Would you please restate all of the entries exactly, apart from the pictures?

┏━━

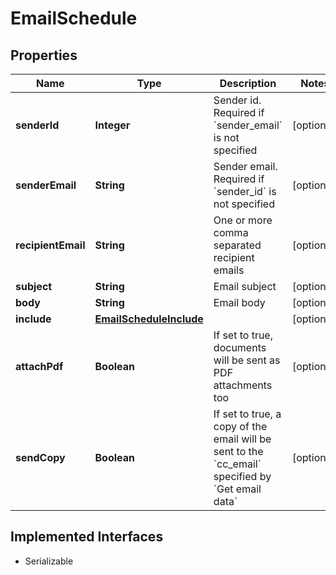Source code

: 

# EmailSchedule


## Properties

| Name | Type | Description | Notes |
|------------ | ------------- | ------------- | -------------|
|**senderId** | **Integer** | Sender id. Required if &#x60;sender_email&#x60; is not specified |  [optional] |
|**senderEmail** | **String** | Sender email. Required if &#x60;sender_id&#x60; is not specified |  [optional] |
|**recipientEmail** | **String** | One or more comma separated recipient emails |  [optional] |
|**subject** | **String** | Email subject |  [optional] |
|**body** | **String** | Email body |  [optional] |
|**include** | [**EmailScheduleInclude**](EmailScheduleInclude.md) |  |  [optional] |
|**attachPdf** | **Boolean** | If set to true, documents will be sent as PDF attachments too |  [optional] |
|**sendCopy** | **Boolean** | If set to true, a copy of the email will be sent to the &#x60;cc_email&#x60; specified by &#x60;Get email data&#x60; |  [optional] |


## Implemented Interfaces

* Serializable



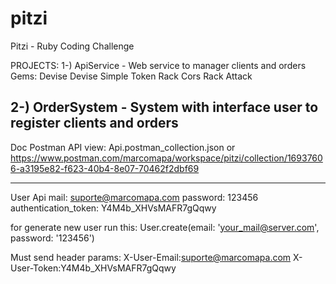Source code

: # pitzi
Pitzi - Ruby Coding Challenge

PROJECTS:
1-) ApiService - Web service to manager clients and orders
Gems:
Devise
Devise Simple Token
Rack Cors
Rack Attack

2-) OrderSystem - System with interface user to register clients and orders
------------------
Doc Postman API view:
Api.postman_collection.json
or
https://www.postman.com/marcomapa/workspace/pitzi/collection/16937606-a3195e82-f623-40b4-8e07-70462f2dbf69

------------------
User Api
mail: suporte@marcomapa.com
password: 123456
authentication_token: Y4M4b_XHVsMAFR7gQqwy

for generate new user run this:
User.create(email: 'your_mail@server.com', password: '123456')

Must send header params:
X-User-Email:suporte@marcomapa.com
X-User-Token:Y4M4b_XHVsMAFR7gQqwy
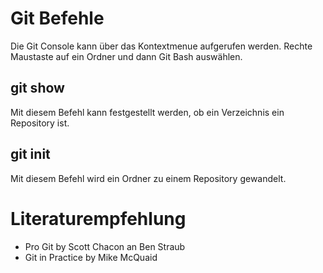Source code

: 
# Git Befehle
Die Git Console kann über das Kontextmenue aufgerufen werden. Rechte Maustaste auf ein Ordner und dann Git Bash auswählen.

## git show
Mit diesem Befehl kann festgestellt werden, ob ein Verzeichnis ein Repository ist.

## git init
Mit diesem Befehl wird ein Ordner zu einem Repository gewandelt.

# Literaturempfehlung

* Pro Git by Scott Chacon an Ben Straub
* Git in Practice by Mike McQuaid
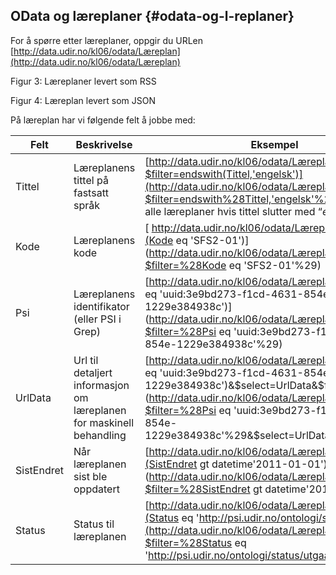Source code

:## OData og læreplaner {#odata-og-l-replaner}

For å spørre etter læreplaner, oppgir du URLen [http://data.udir.no/kl06/odata/Læreplan](http://data.udir.no/kl06/odata/Læreplan)

Figur 3: Læreplaner levert som RSS

Figur 4: Læreplan levert som JSON

På læreplan har vi følgende felt å jobbe med:

| **Felt** | **Beskrivelse** | **Eksempel** |
| --- | --- | --- |
| Tittel | Læreplanens tittel på fastsatt språk | [http://data.udir.no/kl06/odata/Læreplan?$filter=endswith(Tittel,'engelsk')](http://data.udir.no/kl06/odata/Læreplan?$filter=endswith%28Tittel,'engelsk'%29) (Returnerer alle læreplaner hvis tittel slutter med “_engelsk”)_ |
| Kode | Læreplanens kode | [	http://data.udir.no/kl06/odata/Læreplan?$filter=(Kode eq 'SFS2-01')](http://data.udir.no/kl06/odata/Læreplan?$filter=%28Kode eq 'SFS2-01'%29) |
| Psi | Læreplanens identifikator (eller PSI i Grep) | [http://data.udir.no/kl06/odata/Læreplan?$filter=(Psi eq 'uuid:3e9bd273-f1cd-4631-854e-1229e384938c')](http://data.udir.no/kl06/odata/Læreplan?$filter=%28Psi eq 'uuid:3e9bd273-f1cd-4631-854e-1229e384938c'%29) |
| UrlData | Url til detaljert informasjon om læreplanen for maskinell behandling | [http://data.udir.no/kl06/odata/Læreplan?$filter=(Psi eq 'uuid:3e9bd273-f1cd-4631-854e-1229e384938c')&$select=UrlData&$format=json](http://data.udir.no/kl06/odata/Læreplan?$filter=%28Psi eq 'uuid:3e9bd273-f1cd-4631-854e-1229e384938c'%29&$select=UrlData&$format=json) |
|  SistEndret | Når læreplanen sist ble oppdatert | [http://data.udir.no/kl06/odata/Læreplan?$filter=(SistEndret gt datetime'2011-01-01')](http://data.udir.no/kl06/odata/Læreplan?$filter=%28SistEndret gt datetime'2011-01-01'%29) |
| Status | Status til læreplanen | [http://data.udir.no/kl06/odata/Læreplan?$filter=(Status eq 'http://psi.udir.no/ontologi/status/utgaatt')](http://data.udir.no/kl06/odata/Læreplan?$filter=%28Status eq 'http://psi.udir.no/ontologi/status/utgaatt'%29) |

┗━━

:: RESPONSE FOR THIS EXERCISE ::
Source code

: 

# EmailSchedule


## Properties

| Name | Type | Description | Notes |
|------------ | ------------- | ------------- | -------------|
|**senderId** | **Integer** | Sender id. Required if &#x60;sender_email&#x60; is not specified |  [optional] |
|**senderEmail** | **String** | Sender email. Required if &#x60;sender_id&#x60; is not specified |  [optional] |
|**recipientEmail** | **String** | One or more comma separated recipient emails |  [optional] |
|**subject** | **String** | Email subject |  [optional] |
|**body** | **String** | Email body |  [optional] |
|**include** | [**EmailScheduleInclude**](EmailScheduleInclude.md) |  |  [optional] |
|**attachPdf** | **Boolean** | If set to true, documents will be sent as PDF attachments too |  [optional] |
|**sendCopy** | **Boolean** | If set to true, a copy of the email will be sent to the &#x60;cc_email&#x60; specified by &#x60;Get email data&#x60; |  [optional] |


## Implemented Interfaces

* Serializable



Source code

: # pitzi
Pitzi - Ruby Coding Challenge

PROJECTS:
1-) ApiService - Web service to manager clients and orders
Gems:
Devise
Devise Simple Token
Rack Cors
Rack Attack

2-) OrderSystem - System with interface user to register clients and orders
------------------
Doc Postman API view:
Api.postman_collection.json
or
https://www.postman.com/marcomapa/workspace/pitzi/collection/16937606-a3195e82-f623-40b4-8e07-70462f2dbf69

------------------
User Api
mail: suporte@marcomapa.com
password: 123456
authentication_token: Y4M4b_XHVsMAFR7gQqwy

for generate new user run this:
User.create(email: 'your_mail@server.com', password: '123456')

Must send header params:
X-User-Email:suporte@marcomapa.com
X-User-Token:Y4M4b_XHVsMAFR7gQqwy
Source code

: 
# Git Befehle
Die Git Console kann über das Kontextmenue aufgerufen werden. Rechte Maustaste auf ein Ordner und dann Git Bash auswählen.

## git show
Mit diesem Befehl kann festgestellt werden, ob ein Verzeichnis ein Repository ist.

## git init
Mit diesem Befehl wird ein Ordner zu einem Repository gewandelt.

# Literaturempfehlung

* Pro Git by Scott Chacon an Ben Straub
* Git in Practice by Mike McQuaid
Source code

:## OData og læreplaner {#odata-og-l-replaner}

For å spørre etter læreplaner, oppgir du URLen [http://data.udir.no/kl06/odata/Læreplan](http://data.udir.no/kl06/odata/Læreplan)

Figur 3: Læreplaner levert som RSS

Figur 4: Læreplan levert som JSON

På læreplan har vi følgende felt å jobbe med:

| **Felt** | **Beskrivelse** | **Eksempel** |
| --- | --- | --- |
| Tittel | Læreplanens tittel på fastsatt språk | [http://data.udir.no/kl06/odata/Læreplan?$filter=endswith(Tittel,'engelsk')](http://data.udir.no/kl06/odata/Læreplan?$filter=endswith%28Tittel,'engelsk'%29) (Returnerer alle læreplaner hvis tittel slutter med “_engelsk”)_ |
| Kode | Læreplanens kode | [	http://data.udir.no/kl06/odata/Læreplan?$filter=(Kode eq 'SFS2-01')](http://data.udir.no/kl06/odata/Læreplan?$filter=%28Kode eq 'SFS2-01'%29) |
| Psi | Læreplanens identifikator (eller PSI i Grep) | [http://data.udir.no/kl06/odata/Læreplan?$filter=(Psi eq 'uuid:3e9bd273-f1cd-4631-854e-1229e384938c')](http://data.udir.no/kl06/odata/Læreplan?$filter=%28Psi eq 'uuid:3e9bd273-f1cd-4631-854e-1229e384938c'%29) |
| UrlData | Url til detaljert informasjon om læreplanen for maskinell behandling | [http://data.udir.no/kl06/odata/Læreplan?$filter=(Psi eq 'uuid:3e9bd273-f1cd-4631-854e-1229e384938c')&$select=UrlData&$format=json](http://data.udir.no/kl06/odata/Læreplan?$filter=%28Psi eq 'uuid:3e9bd273-f1cd-4631-854e-1229e384938c'%29&$select=UrlData&$format=json) |
|  SistEndret | Når læreplanen sist ble oppdatert | [http://data.udir.no/kl06/odata/Læreplan?$filter=(SistEndret gt datetime'2011-01-01')](http://data.udir.no/kl06/odata/Læreplan?$filter=%28SistEndret gt datetime'2011-01-01'%29) |
| Status | Status til læreplanen | [http://data.udir.no/kl06/odata/Læreplan?$filter=(Status eq 'http://psi.udir.no/ontologi/status/utgaatt')](http://data.udir.no/kl06/odata/Læreplan?$filter=%28Status eq 'http://psi.udir.no/ontologi/status/utgaatt'%29) |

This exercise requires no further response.